The Sunday after Luisa’s diagnosis, Tony and I stood together in Dawson’s pews and sang aloud, with tears in our eyes, “Great is Thy Faithfulness”, the very hymn we chose for our wedding day in 2001. God would prove ever-faithful throughout every part of our disability journey. The beautiful book of Psalms says: Yet I am always with you; you hold me by my right hand... My flesh and my heart may fail, but God is the strength of my heart and my portion forever (Psalm 73:23, 26). How did this scripture become real to us at Dawson? We saw God’s presence in the form of flesh and bone people, and we witnessed His portion: bread crumb-crusted macaroni and cheese made by women, wise with age, from the Lytle Sunday School class.

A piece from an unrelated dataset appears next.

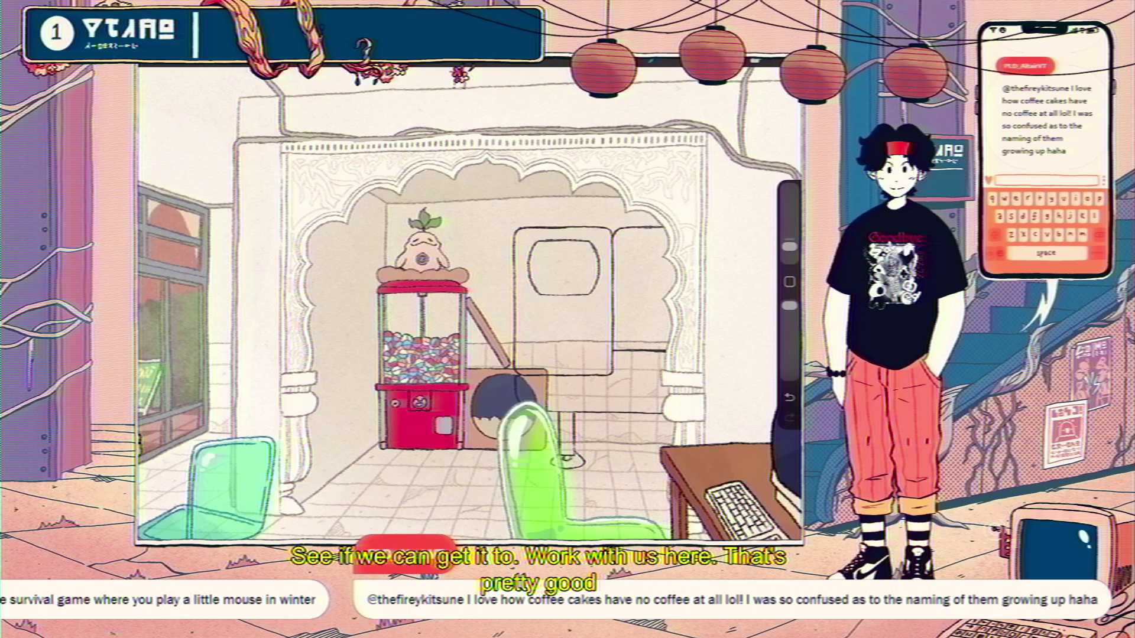
pyautogui.press('v')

Women who prayed for my children as they braised the beef, baked the bread, and seasoned the soup that sustained, warmed, and fed us when we were weighted with grief, overwhelmed by endless therapies, and crushed by loss.

Dawson’s Hearts & Hands Ministry has enabled Luisa to experience Life Group with her peers. One-on-one volunteers invest in Luisa, taking her to and from her 2nd grade class so that she might hear the Gospel story—our eternal hope that someday all will be made right. Several of Luisa’s volunteers have been with her for close to five years. God, in His sovereignty, has not allowed us to know how much Luisa understands about her world. And yet, this we know for sure: He has shown His love for her through the people He has equipped to care for her, both inside the church walls, in her community, and at home.

We are thankful God placed us in Edgewood in 2007 so that we might find Christian community at Dawson Memorial Baptist Church. Now that we live across town, Dawson remains our gathering place for worship, education, activities, and family. From our colicky newborn to teenagers with questions and from new parents to grieving middle-aged caretakers; Dawson’s Life Groups have ministered to our family on this beautiful, yet broken, life journey.

Sarah Morlandt is wife to Tony and stay-at-home mother to Sophia, Vincent, Luisa, and Grace. She holds a Masters degree from Baylor University in Communication Sciences and Disorders. Currently, she is working on her memoir, a narrative recounting of Luisa's disability journey.